During routine practice, liver steatosis is typically screened using abdominal ultrasound, despite its limitations, which include subjective evaluations, operator dependency and the ability to only recognize fatty liver infiltration that is greater than 15–20%. To enhance objectivity, Hamaguchi et al8 proposed an alternative, semi-quantitative, ultrasound-based, steatosis-assessment score that has 91.7% sensitivity and 100% specificity. Alternatively, the hepatorenal index (HRI) designed by Webb et al9 is another quantitative, ultrasound-based, hepatic-steatosis measure that correlates with LBs and has an AUROC of over 0.9 for all steatosis grades.10 To identify simpler and cost-effective approaches for the diagnosis of NAFLD, several scores based on easily measurable biochemical and clinical parameters such as the fatty liver index (FLI),11 hepatic steatosis index (HSI)12 and lipid accumulation product (LAP)13,14 have also been developed. All of these non-invasive tools are potentially useful screening methods for clinical practice; however, the choice of an optimal screening modality as part of a daily clinical routine is made difficult by a lack of comparative studies that assess their accuracy, as well as there being no clear guidelines for clinicians.

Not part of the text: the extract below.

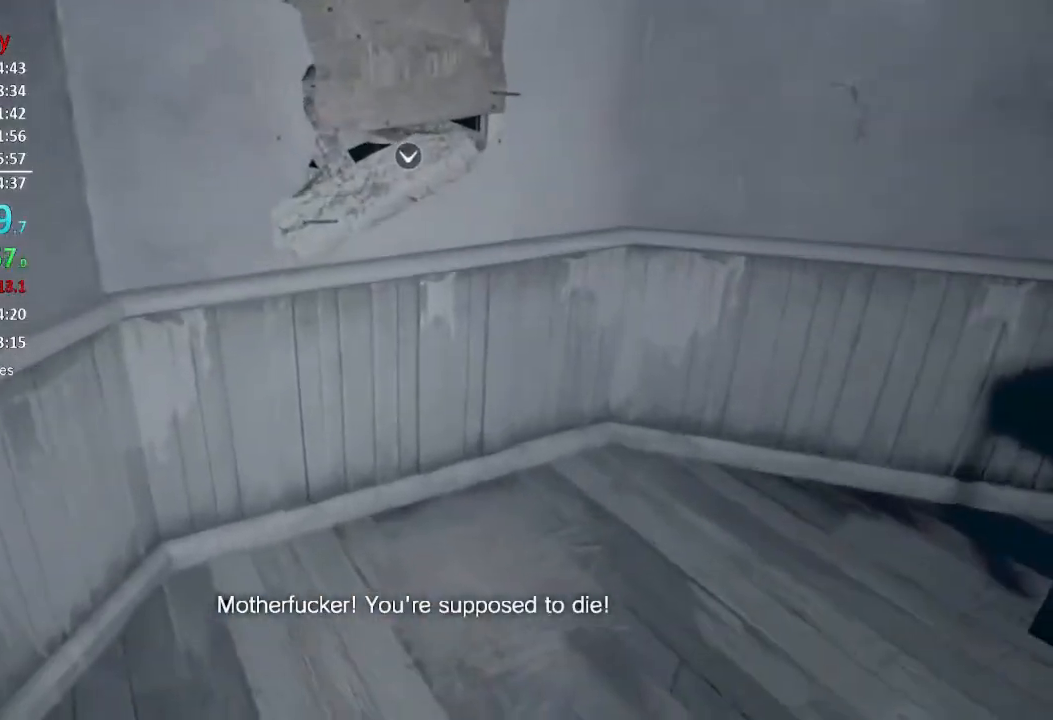
{"buttons": ["L3"], "left_stick": "up-right", "right_stick": "left", "events": [[300, "L3", "down"], [400, "L3", "up"], [467, "L3", "down"], [467, "left_stick", "up-right"], [467, "right_stick", "left"]]}
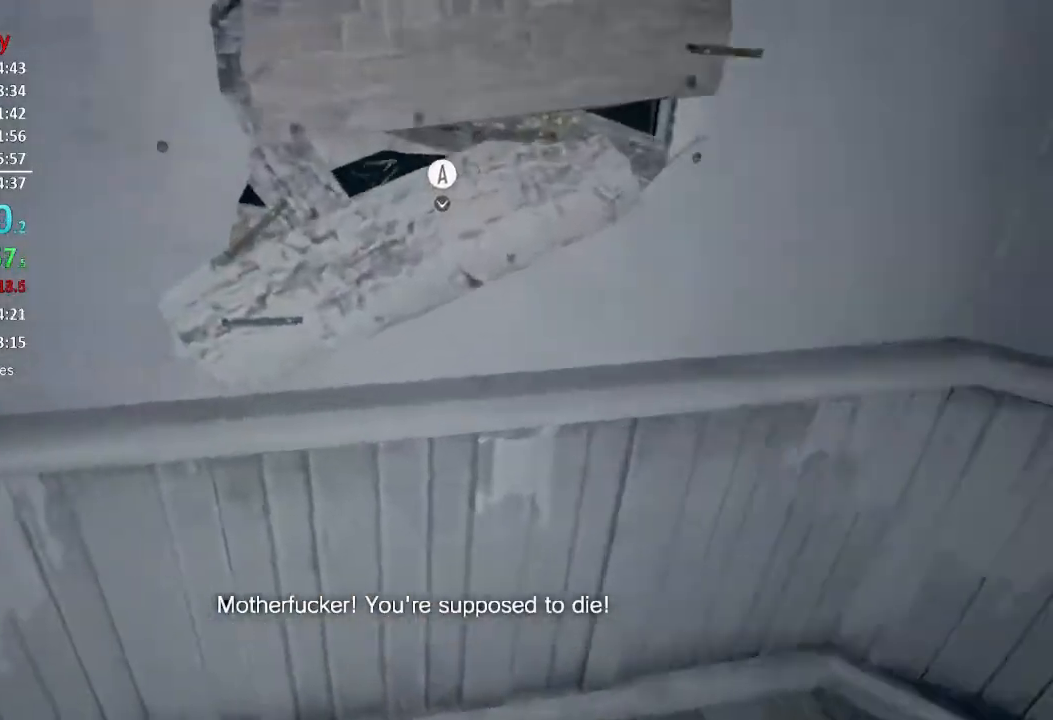
{"buttons": [], "left_stick": "center", "right_stick": "left", "events": [[34, "L3", "up"], [217, "left_stick", "right"], [417, "left_stick", "center"]]}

Therefore, the aim of this study was to undertake a comparative assessment of the diagnostic accuracy for the detection and quantification of hepatic steatosis using both ultrasound-based and biochemical techniques. Specifically, we investigated two validated ultrasound methods (Hamaguchi’s score and the HRI) and three biochemical panels (FLI, HSI and LAP) using CAP as the reference method.